## Exercise aim
Find each line in the rows below that contains the string "오카자키", and copy those lines.
----------------------------------------
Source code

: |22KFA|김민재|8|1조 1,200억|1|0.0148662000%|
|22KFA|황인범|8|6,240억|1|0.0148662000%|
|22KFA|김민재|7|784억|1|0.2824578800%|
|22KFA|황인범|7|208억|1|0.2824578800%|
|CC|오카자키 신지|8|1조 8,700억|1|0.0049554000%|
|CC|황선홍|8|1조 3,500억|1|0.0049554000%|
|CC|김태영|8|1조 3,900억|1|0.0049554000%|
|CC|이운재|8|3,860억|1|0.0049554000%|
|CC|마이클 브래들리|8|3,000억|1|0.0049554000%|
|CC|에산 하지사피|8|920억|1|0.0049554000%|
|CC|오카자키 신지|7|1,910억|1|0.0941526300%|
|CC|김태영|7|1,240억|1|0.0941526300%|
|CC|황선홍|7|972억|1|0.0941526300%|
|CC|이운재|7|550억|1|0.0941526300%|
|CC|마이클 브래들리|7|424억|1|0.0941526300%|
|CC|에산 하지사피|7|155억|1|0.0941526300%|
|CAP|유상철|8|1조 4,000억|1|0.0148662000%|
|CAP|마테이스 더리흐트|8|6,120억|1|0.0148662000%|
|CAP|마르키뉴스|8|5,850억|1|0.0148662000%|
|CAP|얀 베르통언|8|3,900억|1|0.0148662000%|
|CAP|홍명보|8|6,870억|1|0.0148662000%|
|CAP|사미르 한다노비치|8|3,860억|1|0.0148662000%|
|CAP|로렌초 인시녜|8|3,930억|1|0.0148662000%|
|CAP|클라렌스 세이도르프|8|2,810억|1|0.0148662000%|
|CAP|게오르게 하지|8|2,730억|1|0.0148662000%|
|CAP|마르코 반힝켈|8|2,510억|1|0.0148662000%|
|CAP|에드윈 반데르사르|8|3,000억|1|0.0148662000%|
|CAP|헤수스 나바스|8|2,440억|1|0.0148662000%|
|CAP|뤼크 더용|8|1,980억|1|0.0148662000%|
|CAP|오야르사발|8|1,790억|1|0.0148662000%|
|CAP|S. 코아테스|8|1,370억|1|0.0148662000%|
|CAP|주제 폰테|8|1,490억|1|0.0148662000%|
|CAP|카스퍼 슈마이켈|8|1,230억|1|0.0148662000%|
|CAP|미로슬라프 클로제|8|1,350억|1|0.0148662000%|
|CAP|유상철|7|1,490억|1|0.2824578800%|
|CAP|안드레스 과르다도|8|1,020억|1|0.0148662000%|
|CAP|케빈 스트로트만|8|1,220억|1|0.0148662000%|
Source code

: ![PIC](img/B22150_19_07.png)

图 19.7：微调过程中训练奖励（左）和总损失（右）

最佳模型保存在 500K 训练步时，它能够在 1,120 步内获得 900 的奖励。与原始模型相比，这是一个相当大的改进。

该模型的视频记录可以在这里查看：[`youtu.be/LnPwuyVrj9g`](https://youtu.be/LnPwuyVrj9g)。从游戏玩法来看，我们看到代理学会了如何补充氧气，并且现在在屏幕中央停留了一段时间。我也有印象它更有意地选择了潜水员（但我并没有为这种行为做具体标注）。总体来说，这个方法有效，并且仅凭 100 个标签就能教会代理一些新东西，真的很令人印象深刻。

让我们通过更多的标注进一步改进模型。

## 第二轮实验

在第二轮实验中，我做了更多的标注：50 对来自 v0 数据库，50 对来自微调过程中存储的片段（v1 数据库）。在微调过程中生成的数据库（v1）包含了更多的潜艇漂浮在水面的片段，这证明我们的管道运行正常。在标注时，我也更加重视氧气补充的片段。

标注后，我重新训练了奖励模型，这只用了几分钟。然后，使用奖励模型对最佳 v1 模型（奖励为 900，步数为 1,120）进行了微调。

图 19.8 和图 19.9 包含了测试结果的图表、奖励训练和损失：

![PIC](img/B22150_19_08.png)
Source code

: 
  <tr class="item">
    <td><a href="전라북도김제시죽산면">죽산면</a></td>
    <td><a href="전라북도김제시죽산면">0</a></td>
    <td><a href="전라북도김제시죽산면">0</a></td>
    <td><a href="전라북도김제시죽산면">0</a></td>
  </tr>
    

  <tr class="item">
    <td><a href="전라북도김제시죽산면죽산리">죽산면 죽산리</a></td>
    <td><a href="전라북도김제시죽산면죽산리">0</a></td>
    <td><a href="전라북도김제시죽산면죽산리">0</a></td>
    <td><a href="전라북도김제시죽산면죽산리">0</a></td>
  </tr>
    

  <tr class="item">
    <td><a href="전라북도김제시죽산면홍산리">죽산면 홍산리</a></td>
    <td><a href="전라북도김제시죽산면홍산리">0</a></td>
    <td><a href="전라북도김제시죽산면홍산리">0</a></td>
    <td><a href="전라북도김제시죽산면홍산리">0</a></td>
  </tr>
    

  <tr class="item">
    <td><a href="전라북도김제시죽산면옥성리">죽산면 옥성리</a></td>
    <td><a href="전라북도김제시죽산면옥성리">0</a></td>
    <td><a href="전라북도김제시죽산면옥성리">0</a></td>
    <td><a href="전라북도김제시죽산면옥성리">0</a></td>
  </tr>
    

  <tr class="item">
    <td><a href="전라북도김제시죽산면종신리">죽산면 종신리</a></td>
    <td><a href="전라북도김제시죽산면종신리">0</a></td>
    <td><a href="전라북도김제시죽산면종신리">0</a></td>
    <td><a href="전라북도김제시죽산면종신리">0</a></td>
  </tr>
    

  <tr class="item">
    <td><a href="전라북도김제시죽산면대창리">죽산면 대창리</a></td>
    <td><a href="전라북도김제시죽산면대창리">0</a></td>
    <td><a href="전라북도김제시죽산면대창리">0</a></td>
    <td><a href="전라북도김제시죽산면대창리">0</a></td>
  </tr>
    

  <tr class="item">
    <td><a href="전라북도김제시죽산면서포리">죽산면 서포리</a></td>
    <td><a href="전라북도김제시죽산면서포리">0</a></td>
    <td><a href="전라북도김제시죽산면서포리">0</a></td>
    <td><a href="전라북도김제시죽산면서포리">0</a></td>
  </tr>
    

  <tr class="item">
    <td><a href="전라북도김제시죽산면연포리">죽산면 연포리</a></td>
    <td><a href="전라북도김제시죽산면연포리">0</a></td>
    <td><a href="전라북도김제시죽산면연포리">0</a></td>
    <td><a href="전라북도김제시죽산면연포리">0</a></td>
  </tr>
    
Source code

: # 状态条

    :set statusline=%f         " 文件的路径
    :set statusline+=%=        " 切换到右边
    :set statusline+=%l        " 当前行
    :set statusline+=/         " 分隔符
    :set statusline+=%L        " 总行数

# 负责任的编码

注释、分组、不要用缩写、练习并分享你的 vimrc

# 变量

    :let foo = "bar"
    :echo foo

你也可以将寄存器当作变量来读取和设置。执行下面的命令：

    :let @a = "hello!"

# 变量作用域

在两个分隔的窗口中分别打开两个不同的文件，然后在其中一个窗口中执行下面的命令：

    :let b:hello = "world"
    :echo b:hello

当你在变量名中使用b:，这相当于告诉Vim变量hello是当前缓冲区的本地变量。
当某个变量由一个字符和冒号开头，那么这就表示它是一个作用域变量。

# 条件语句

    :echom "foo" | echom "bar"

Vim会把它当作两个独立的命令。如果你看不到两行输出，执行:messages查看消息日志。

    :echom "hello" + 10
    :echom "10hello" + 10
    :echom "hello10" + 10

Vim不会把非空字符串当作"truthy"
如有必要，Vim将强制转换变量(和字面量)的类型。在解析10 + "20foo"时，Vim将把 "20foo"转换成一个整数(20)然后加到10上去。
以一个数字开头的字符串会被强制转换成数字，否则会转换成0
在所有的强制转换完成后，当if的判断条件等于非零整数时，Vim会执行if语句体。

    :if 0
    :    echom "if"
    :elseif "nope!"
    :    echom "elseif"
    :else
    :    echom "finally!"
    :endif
----------------------------------------
## Result
|CC|오카자키 신지|8|1조 8,700억|1|0.0049554000%|
|CC|오카자키 신지|7|1,910억|1|0.0941526300%|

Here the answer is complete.